Comme l’indique la référence aux art. 7 LAI et 21 al. 4 LPGA,
l’art. 7b LAI s’applique aux cas dans lesquels l’assuré ne participe pas aux
mesures raisonnablement exigibles en vue de réduire ou d’empêcher
l’invalidité, ou viole son obligation de collaborer de manière à entraver de
telles mesures. Il permet en particulier de réduire ou de mettre fin sans
délai aux prestations, de manière à éviter que l’attitude fautive d’un
assuré entraîne finalement un dommage à l’assurance-invalidité en
empêchant ou retardant une mesure médicale ou professionnelle.
-
13 -
Lorsqu’aucune de ces mesures n’entre sérieusement en considération, les
conséquences d’une violation de l’obligation de collaborer de l’assuré
restent régies par l’art. 43 al. 3 LPGA (cf. MARKUS KRAPF,
Selbsteingliederung und Sanktion in der 5. IV-Revision, in : Revue suisse
des assurances sociales et de la prévoyance professionnelle [RSAS] 2008,
pp. 122 sv., p. 145).
4.En l’espèce, l’intimé a exigé plusieurs documents comptables
au recourant, mais celui-ci n’a accédé que partiellement à cette demande.

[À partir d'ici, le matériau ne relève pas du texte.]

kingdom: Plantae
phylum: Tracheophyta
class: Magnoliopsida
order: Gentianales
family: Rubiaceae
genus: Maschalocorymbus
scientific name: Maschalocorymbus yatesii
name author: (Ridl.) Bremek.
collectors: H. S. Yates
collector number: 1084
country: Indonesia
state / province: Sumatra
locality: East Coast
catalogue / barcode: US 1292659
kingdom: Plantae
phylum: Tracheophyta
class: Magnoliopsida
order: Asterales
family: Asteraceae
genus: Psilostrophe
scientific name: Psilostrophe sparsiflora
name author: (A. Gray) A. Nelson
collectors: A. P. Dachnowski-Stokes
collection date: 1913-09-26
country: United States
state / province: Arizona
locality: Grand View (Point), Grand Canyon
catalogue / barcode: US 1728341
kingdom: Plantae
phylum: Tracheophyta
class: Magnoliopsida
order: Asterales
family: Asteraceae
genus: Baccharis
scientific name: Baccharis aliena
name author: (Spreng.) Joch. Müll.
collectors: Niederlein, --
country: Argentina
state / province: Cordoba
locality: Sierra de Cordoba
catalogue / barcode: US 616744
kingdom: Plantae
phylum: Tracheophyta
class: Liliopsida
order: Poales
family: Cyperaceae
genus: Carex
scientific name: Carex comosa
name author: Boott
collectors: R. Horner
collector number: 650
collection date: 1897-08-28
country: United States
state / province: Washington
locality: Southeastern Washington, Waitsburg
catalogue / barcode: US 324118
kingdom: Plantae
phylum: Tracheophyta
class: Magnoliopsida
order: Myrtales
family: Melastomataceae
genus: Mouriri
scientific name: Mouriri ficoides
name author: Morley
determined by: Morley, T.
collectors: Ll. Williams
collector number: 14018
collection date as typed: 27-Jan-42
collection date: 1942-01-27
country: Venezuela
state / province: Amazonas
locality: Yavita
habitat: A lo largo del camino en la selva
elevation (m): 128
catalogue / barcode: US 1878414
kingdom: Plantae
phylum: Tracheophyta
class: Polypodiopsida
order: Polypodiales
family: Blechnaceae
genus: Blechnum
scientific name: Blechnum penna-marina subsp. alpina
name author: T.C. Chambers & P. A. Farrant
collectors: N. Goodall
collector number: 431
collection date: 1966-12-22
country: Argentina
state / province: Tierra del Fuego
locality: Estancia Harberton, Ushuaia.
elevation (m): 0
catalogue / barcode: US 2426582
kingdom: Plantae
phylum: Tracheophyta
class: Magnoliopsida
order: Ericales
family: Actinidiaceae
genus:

En particulier, bien que cela lui ait été demandé à plusieurs reprises, il n’a
pas produit les comptes d’exploitation de la société P.________ pour l’année
2009 dans leur ensemble, mais seulement le bilan. Le 1
er
juin 2011,
l’intimé a attiré l’attention de l’assuré sur son obligation de collaborer et
l’a sommé de lui faire parvenir dans un délai échéant le 20 juin 2011, les
comptes d’exploitation en question, ainsi que le décompte TVA pour les
travaux facturés en 2010, les déclarations de salaire pour le personnel
pour les années 2007 à 2010, de même que d’autres documents fiscaux et
concernant l’entreprise pour les années 2009 et 2010. L’OAI a précisé qu’à
défaut de production, il appliquerait les dispositions légales, ce qui
pourrait lui « porter préjudice ». Le 24 juin 2011, l’OAI a adressé au
recourant un projet de décision de refus de prestations, au motif que ce
dernier n’avait pas participé à l’instruction de la cause.
Le recourant conteste, d’abord, le principe même de
l’obligation de produire les documents requis, au motif qu’il n’est pas
indépendant, mais salarié de P.________. Il se réfère sur ce point à son
statut de cotisant à l’assurance-vieillesse et survivants et à l’assurance-
invalidité, qui est celui d’un salarié. Le recourant a néanmoins produit ces
documents avec son acte de recours. Il conteste, par ailleurs, la
proportionnalité du refus de prestations par l’intimé. En effet, son
invalidité serait dûment établie compte tenu d’une incapacité de travail de
75% reconnue par la CNA.
5.a) aa) Selon l'art. 28 al. 1 LAI, l'assuré à droit à une rente
d'invalidité s'il remplit les trois conditions cumulatives suivantes: sa
-
14 -
capacité de gain ou sa capacité d'accomplir ses travaux habituels ne peut
pas être rétablie, maintenue ou améliorée par des mesures de
réadaptation raisonnablement exigibles (let. a) ; il a présenté une
incapacité de travail (art. 6 LPGA) d'au moins 40% en moyenne durant une
année sans interruption notable (let. b) ; au terme de cette année, il est
invalide (art. 8 LPGA) à 40% au moins (let. c). La rente est échelonnée
selon le taux d’invalidité (cf. art. 28 al. 2 LAI).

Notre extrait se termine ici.